The modern sprawling metropolis Delhi is likened to a wealthy trauma patient in the latest book penned by Rana
Dasgupta which paints a vivid portrait of the capital.
Arriving in one of the fastest growing cities in the world with just one suitcase, Canterbury born Dasgupta made
the move to India fourteen years ago to be with his lover.
With no intention of staying long, he was entranced by the capital- the world's second most populated city which
became his home and the inspiration behind his first work of non-fiction.
Capital, is the second piece by the author who won the Commonwealth Writer's Prize in 2010 for best book for his
debut novel Solo.
Dasgupta who was in London last week to promote the book, told Eastern Eye he likened the region to a trauma patient
after swathes of disturbed Indians settled there after the partition in 1947.

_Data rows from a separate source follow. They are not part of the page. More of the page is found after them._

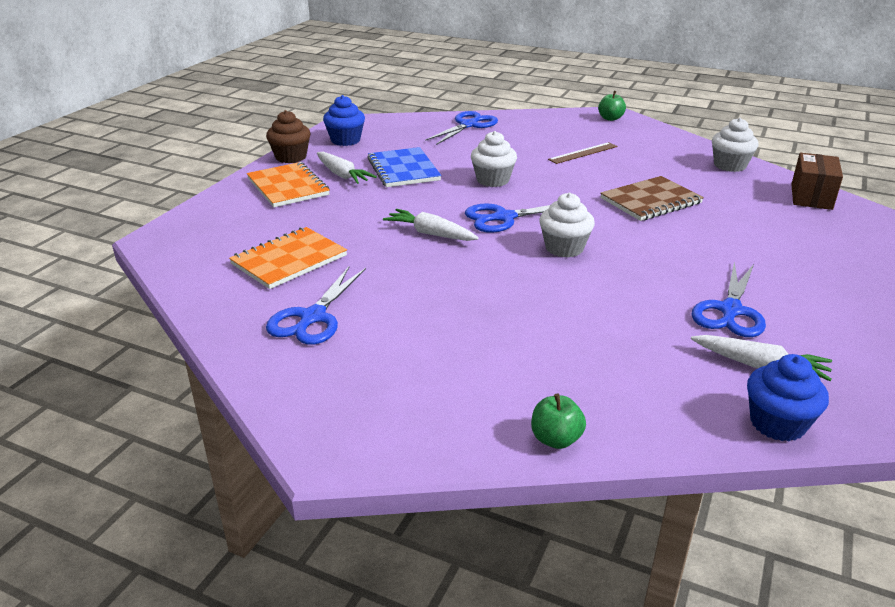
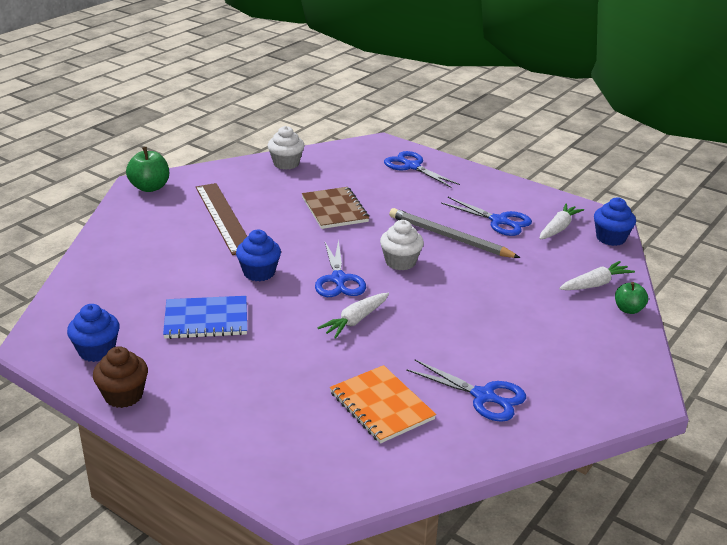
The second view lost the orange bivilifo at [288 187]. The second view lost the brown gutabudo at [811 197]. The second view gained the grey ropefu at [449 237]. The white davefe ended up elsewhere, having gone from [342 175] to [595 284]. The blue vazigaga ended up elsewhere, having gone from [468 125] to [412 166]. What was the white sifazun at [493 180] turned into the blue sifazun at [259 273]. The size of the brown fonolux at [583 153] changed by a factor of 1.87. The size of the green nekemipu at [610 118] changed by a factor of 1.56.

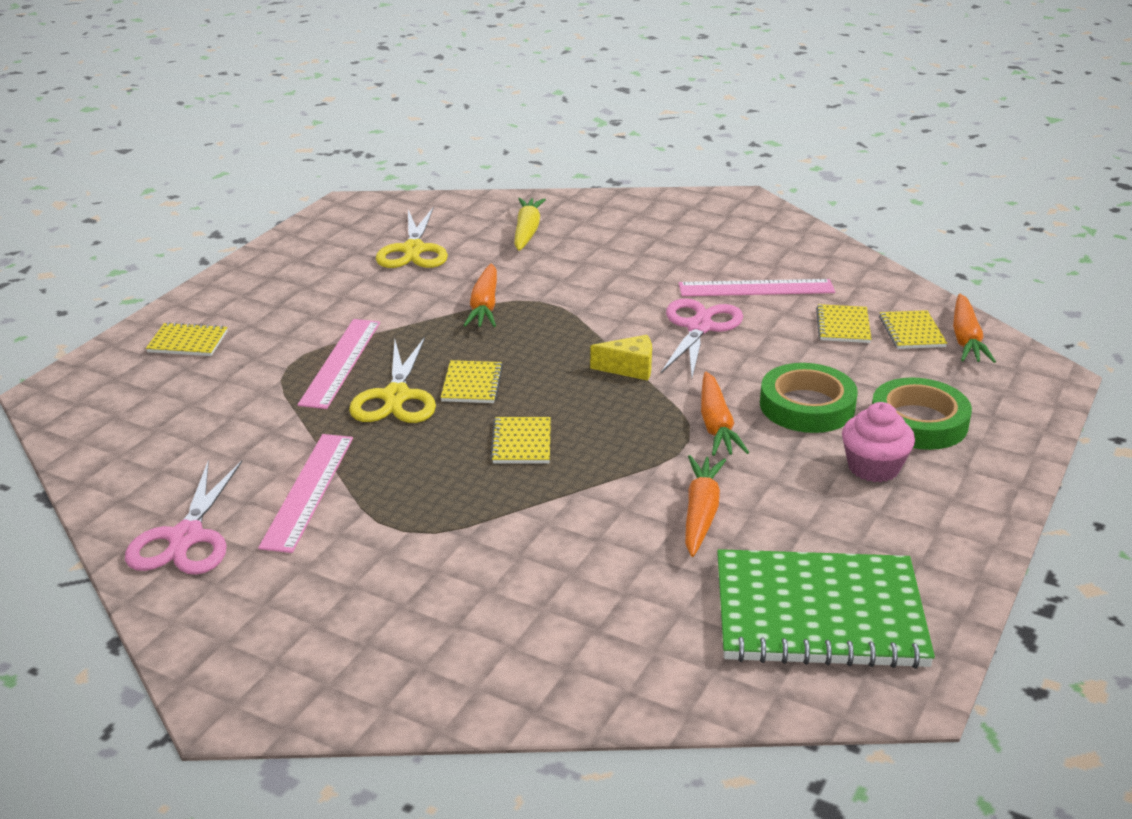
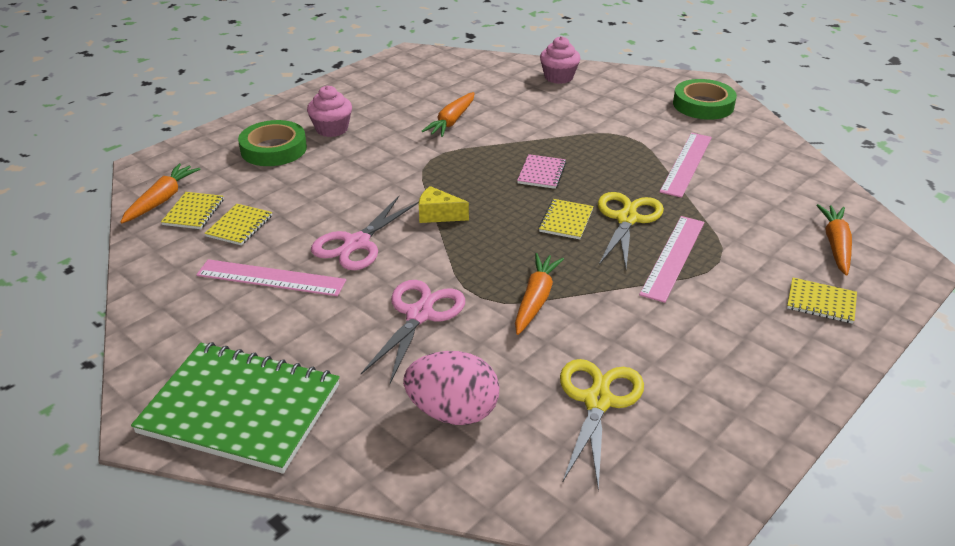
The second view gained the pink sifazun at [558 77]. The pink vazigaga ended up elsewhere, having gone from [186 538] to [419 314]. The orange davefe ended up elsewhere, having gone from [716 425] to [835 245]. The green bivilifo ended up elsewhere, having gone from [819 614] to [241 409]. The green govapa ended up elsewhere, having gone from [807 406] to [703 105]. Where the yellow davefe stood at [527 231], the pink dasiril came to stand at [453 412]. What was the yellow bivilifo at [521 442] turned into the pink bivilifo at [541 173].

"The partition was the moment that marked the personality of the city and the feeling that that event is not worked
out in the life of the city.
"That whole community of people in a way established the contemporary culture of the city, it was a British city
before then.
"They'd lost property and businesses and money, they'd seen death on a very large scale and there had been very
large amounts of rapes and abductions of women, so when they arrived they were a fairly traumatized population and
then they started rebuilding their lives.
"They rebuilt them with a great single mindedness, they didn't really talk about it (the partition)."